The biologic material, processed from either human or animal collagen sources, has been used for more than 10 years in plastic and abdominal surgery and heart valve replacement. Since it is non-allergenic and sterile in nature, there is no risk of rejection or need for the patient to take immunosupressors.
To allow the material to integrate fully with the ankle joint, a temporary external device is used to stabilize the joint area while keeping it “distracted” or open for a period of 4-6 weeks. Attached by small pins, the cylinder-shaped device serves as a shock system to keep the joint free from friction and movement until healing is complete. The device is then removed entirely, which keeps the patient’s ankle free from any metal parts.
“Within 3 weeks after surgery, we see an incorporation of tissue onto the damaged cartilage,” said Lee. “The idea here is to avoid fusion of the ankle and to add longevity to the joint. We want to give patients as much mobility as possible so they can get back to the activities they love the most.”

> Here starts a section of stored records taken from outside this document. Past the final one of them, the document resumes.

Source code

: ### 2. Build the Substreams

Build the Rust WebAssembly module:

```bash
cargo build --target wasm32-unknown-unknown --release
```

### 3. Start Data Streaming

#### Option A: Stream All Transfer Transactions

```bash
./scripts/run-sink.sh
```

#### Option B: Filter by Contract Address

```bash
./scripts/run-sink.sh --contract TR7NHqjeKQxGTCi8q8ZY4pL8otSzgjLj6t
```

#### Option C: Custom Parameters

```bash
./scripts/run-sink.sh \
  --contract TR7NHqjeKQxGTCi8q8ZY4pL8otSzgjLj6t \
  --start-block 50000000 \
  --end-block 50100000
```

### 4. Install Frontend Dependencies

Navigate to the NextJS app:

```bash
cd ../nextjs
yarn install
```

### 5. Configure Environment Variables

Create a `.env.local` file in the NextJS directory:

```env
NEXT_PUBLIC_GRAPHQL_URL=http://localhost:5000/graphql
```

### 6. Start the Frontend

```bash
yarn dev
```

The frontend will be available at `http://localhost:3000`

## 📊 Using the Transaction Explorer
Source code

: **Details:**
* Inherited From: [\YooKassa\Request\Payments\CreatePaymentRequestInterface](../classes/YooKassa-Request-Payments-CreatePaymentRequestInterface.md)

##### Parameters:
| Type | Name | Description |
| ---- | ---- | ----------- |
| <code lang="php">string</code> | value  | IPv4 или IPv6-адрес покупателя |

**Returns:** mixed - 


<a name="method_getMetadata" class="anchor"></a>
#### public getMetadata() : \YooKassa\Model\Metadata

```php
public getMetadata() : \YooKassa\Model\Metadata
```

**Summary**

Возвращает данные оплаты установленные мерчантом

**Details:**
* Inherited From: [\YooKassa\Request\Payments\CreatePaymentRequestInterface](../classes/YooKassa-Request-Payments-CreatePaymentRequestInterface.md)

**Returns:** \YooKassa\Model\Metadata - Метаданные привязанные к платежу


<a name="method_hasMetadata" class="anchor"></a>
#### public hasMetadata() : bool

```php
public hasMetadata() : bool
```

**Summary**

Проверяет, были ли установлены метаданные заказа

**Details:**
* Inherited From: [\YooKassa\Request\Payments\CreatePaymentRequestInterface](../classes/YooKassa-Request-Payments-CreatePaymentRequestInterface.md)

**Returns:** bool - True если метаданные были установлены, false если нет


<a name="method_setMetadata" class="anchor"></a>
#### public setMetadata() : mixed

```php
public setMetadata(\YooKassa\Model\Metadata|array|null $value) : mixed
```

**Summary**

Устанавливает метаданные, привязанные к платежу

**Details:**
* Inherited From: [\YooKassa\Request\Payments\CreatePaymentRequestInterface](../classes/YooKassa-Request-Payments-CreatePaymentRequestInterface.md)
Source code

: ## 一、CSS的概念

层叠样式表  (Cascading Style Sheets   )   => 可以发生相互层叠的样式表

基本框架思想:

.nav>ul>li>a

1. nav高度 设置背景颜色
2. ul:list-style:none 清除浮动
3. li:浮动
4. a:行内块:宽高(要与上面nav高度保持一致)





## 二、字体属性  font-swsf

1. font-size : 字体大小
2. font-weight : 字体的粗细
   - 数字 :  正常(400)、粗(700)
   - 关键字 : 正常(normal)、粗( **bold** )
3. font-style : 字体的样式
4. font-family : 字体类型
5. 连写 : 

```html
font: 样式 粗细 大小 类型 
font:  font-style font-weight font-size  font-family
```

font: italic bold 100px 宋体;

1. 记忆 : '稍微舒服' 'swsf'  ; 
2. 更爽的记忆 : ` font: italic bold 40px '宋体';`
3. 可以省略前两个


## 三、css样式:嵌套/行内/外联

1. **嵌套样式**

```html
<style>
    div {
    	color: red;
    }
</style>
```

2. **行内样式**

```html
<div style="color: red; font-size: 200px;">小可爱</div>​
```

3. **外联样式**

Lee’s patient’s range in age from 30-85. Robert Adams, 82, a retired professor, received the ankle replacement after repeated attempts at physical therapy.
“My ankle collapsed on me,” said Adams. “I didn’t like the idea of a fusion with no motion or opening up my ankle for a metal device. Following this surgery, I no longer have sharp or stabbing pains. I am continuing to improve and can get around better.”
For years, patients have had the option of total joint replacement in the hips, knees, and ankle with titanium and other metal devices. While the implants are well suited for hips and knees, metal replacements for the ankle show a high level of failure and unwanted complications such as metal collapse and breakage. Once an ankle is replaced with metal, options for revision surgery are little to none.
According to the Centers for Disease Control, an estimated 46 million U.S. adults, approximately 1 in 5, report doctor-diagnosed arthritis. As the U.S. population ages, these numbers are likely to increase sharply. The number of adults with arthritis is projected to increase to 67 million by 2030, and a good proportion of U.S. adults will have limited activity as a result. Nearly two-thirds of people with arthritis are younger than 65.
This novel technique for ankle replacement and results of a study will be described in late 2008 in the Journal of Foot & Ankle Surgery.